NOTE: “Labor force” is the government’s tally of people working, or looking for work.
In essence, CA seems to discourage people from looking for work in the Golden State. Others are leaving the state for better job prospects, or to reduce living costs. Net result – a static work force with little ability to meet employers’ additional personnel needs.
While CA is producing many new jobs, more and more people are dropping out of the state’s labor force. Even with increasing jobs, CA has a July state unemployment rate of 4.2%, while the national unemployment rate is 3.9%. CA unemployment is 8.8% higher than the average rate in the other 49 states.
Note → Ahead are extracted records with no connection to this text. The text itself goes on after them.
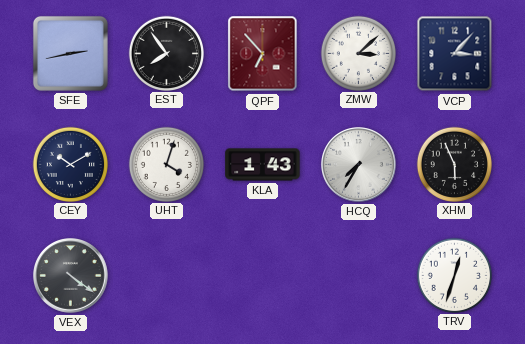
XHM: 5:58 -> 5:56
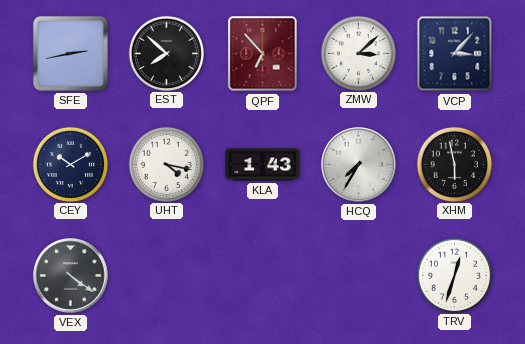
EST: 7:54 -> 7:52
UHT: 4:03 -> 4:17
XHM: 5:56 -> 5:58
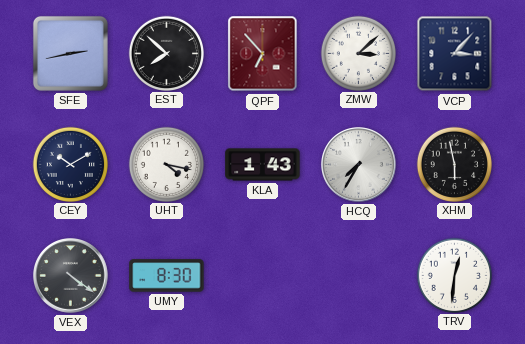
UMY: none -> 8:30
TRV: 12:33 -> 12:31
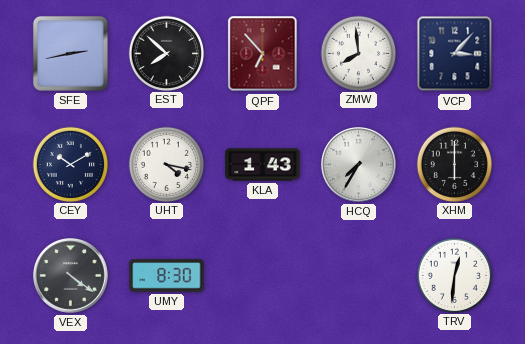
ZMW: 3:08 -> 7:59
XHM: 5:58 -> 6:00
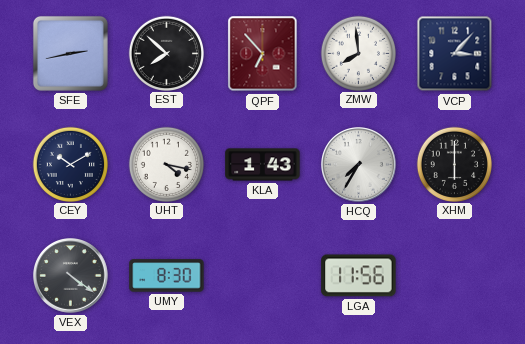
LGA: none -> 11:56
TRV: 12:31 -> none
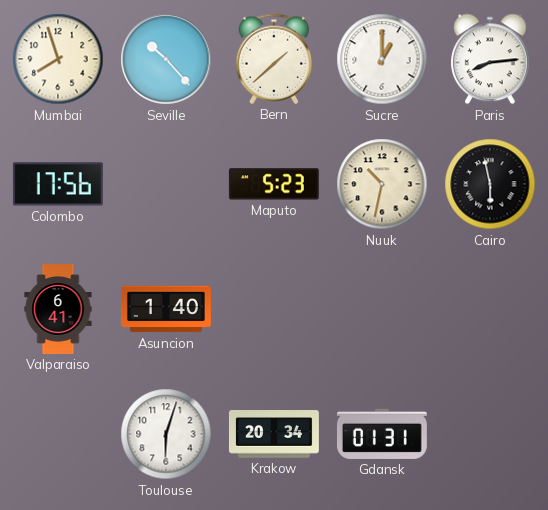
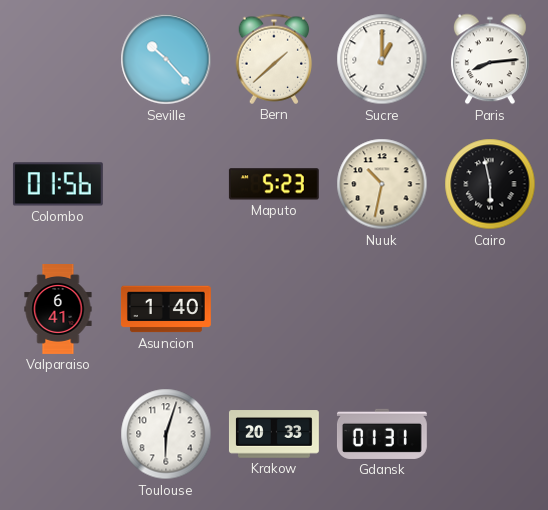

“California’s labor force grew only 16,900 over the year ending July 2018, or 0.1% growth. The US as a whole grew 1.8 million – a 1.1% expansion. While workers elsewhere continue to return to the workforce, California’s low rate has implications for continued growth in the state, including the ability to sustain job growth if fewer workers are available and continued effects on state and local budgets for higher social program spending compared to other states.”
Moreover, CA is still the “gig economy,” with a high rate of part-time workers compared to most other states. Remember, if you work at least one hour a week, you are considered “employed.”